When I was in grade school, a neighbor’s family owned a reel-to-reel tape recorder. I envied them that amazing machine. I wanted to be able to record radio plays. They could do this whenever they liked. The father worked for a TV station, and had a Saturday morning show where they played black and white cartoons and Three Stooges shorts and Francis the Talking Mule movies and sometimes did their own skits in the studio. His son, who was my age, got to appear with his Dad in them. Now this was living!
By the time I was in college, cassette tape recorders had come into general use. Initially, they came with microphone jacks, but soon manufacturers didn’t bother with that added expense, because few people were using them. They were simply dubbing their LP’s onto cassette, using the line-in stereo jacks.

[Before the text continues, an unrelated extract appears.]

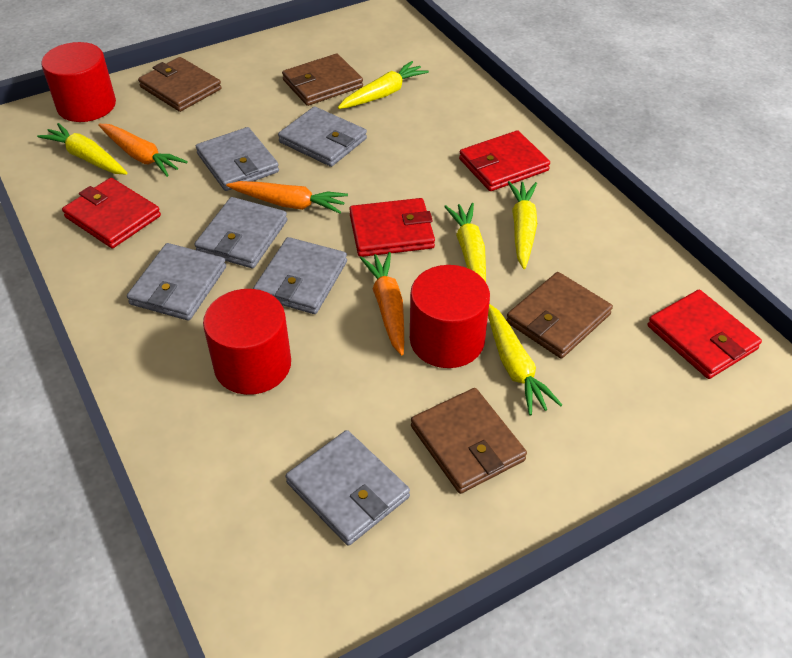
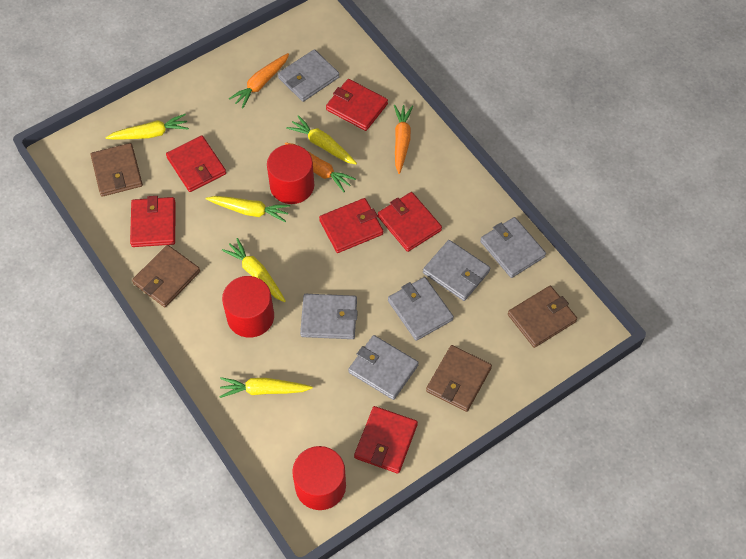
red wallet: 4 -> 6

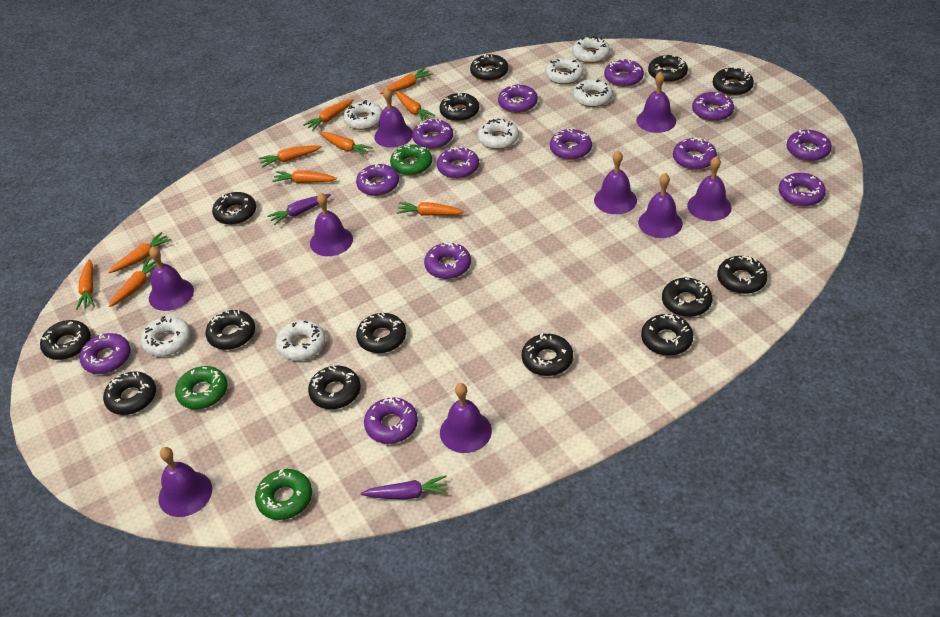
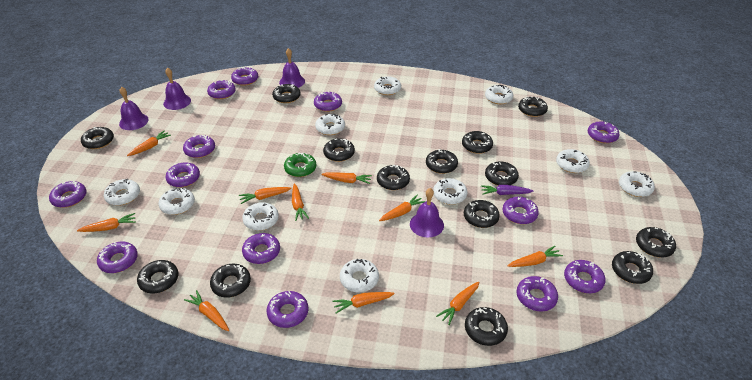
green donut: 3 -> 1
purple bell: 9 -> 4
purple carrot: 2 -> 1
white donut: 7 -> 10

A few years earlier, in the Soviet Union, people were being arrested to recording and distributing tapes of poetry, songs, writers reading essays…anything you could voice. In Russian, this activity was called “samizdat.” The state found such activity threatening. There was no problem on our side of the world, because we just wanted to hear professionals do their thing. There was no American renaissance of radio drama or poetry readings. Nobody went to jail for sedition.
Now, thanks to the Internet and smart phones, everyone, everywhere can find an audience for audio, video, writing…there’s no gate and no gatekeeper. So are we witnessing an explosion of creativity? Not that I’ve noticed.
Most people on Facebook share memes created by others. That’s about as creative and personal as it gets. They “like” things. I, still struggling to find an audience, write blogs and link to them, write amazon kindle books and link to them, record videos as various imaginary characters…and it all adds up to nothing. I might as well be performing in front of a mirror or hollering down a drainage pipe.
Ease of access to the means of production wasn’t ever the problem. Now, the problem is nobody cares about anybody but the same few celebrities. If you’re not a celebrity actor, writer or musician, good luck finding an audience much less making a living.